Второе отличие в том, что у судов Голландии было больше косых парусов и потому эти корабли могли лучше лавировать при ветрах с разной стороны и хуже «ловили» слабый ветер.
В результате голландские и английские корабли были маневреннее и быстрее, для управлением ими нужно было меньше людей [76]76
Буровский А.М. Петр Первый: проклятый император. М.: Яуза, 2009.
[Закрыть].
Но во-первых, никакой необходимости плавать по океанам в России пока нет.
Во-вторых, «пузатые» российские корабли вполне исправно служат тому, что ей нужно.
В-третьих, одномачтовые (а у буса было 3 мачты) парусники-доу арабов в XV–XVII веках освоили весь Индийский океан и плавают по нему до сих пор. Испанский же галеон, легко ходивший через Атлантику, не намного лучше снаряжен и уж, конечно, не крупнее каспийского буса.
Но московитский флот приказано было уничтожить, и его не стало. После этого на Каспийском море долгое время не было никакого флота – ни торгового, ни военного.

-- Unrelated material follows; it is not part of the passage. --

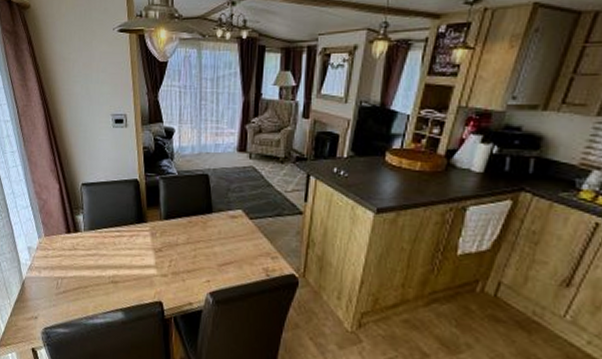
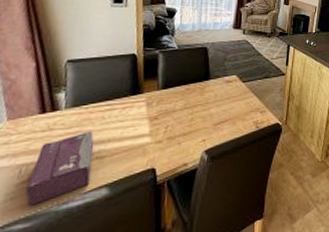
tissue box: none [63,255,109,315] -> present [26,131,94,206]

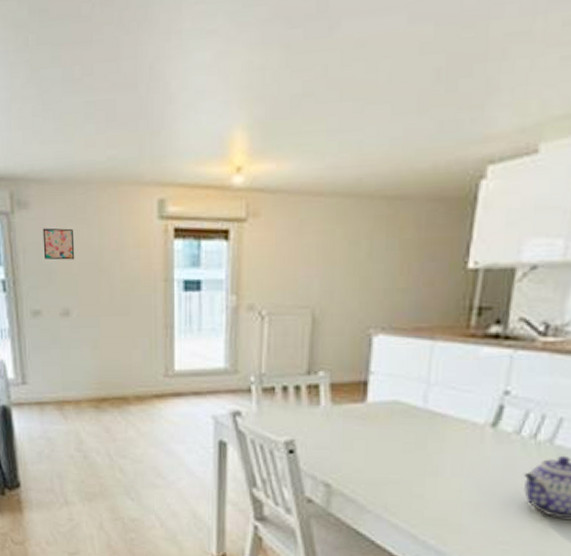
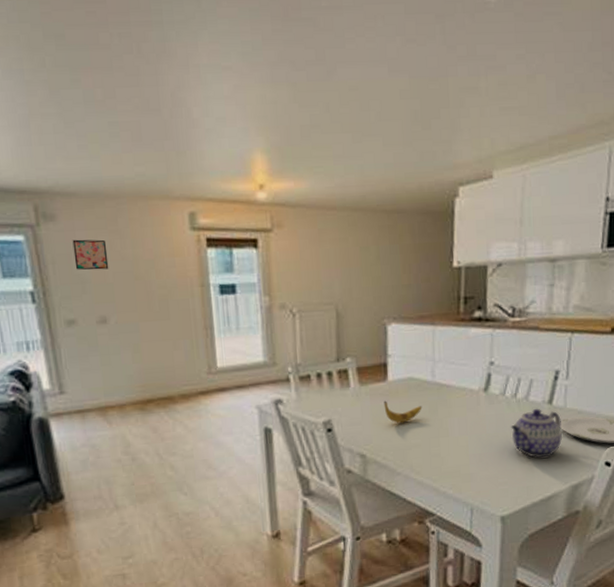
banana: none [358,425,407,454] -> present [383,400,422,424]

На рейде же Петербурга что-то гнило, над серой водой торчали борта и мачты. Считалось, что флот существует, но в 1741 году флот попросту не смог выйти из гавани навстречу шведскому флоту, а в 1742 году – не решился выйти из гавани, хотя числом вымпелов шведский флот превосходил. Ведь строили флот из сырого леса, без соблюдения требований сушки и пропитки. Это были не корабли, а такие громадные муляжи кораблей, на которых выйти даже в Финский залив, не теряя из виду берега, было просто опасно.
Только при Екатерине построили реально действующий флот, и только к началу XIX века сложились морские традиции Российской империи. Важную роль в этих традициях играли выходцы из Костромской губернии, в которую когда-то, еще при Иване III, переселяли («переводили») новгородское дворянство. Прошло три века, и потомки русских (но не московитских) мореходов дали миру Невельского, Лисянского, род Бутаковых и многих, многих других.
Другой группой морских офицеров стали в Российской империи прибалтийские немцы, «трофейные иностранцы» (Литке, Врангель, Крузенштерн, Коцебу).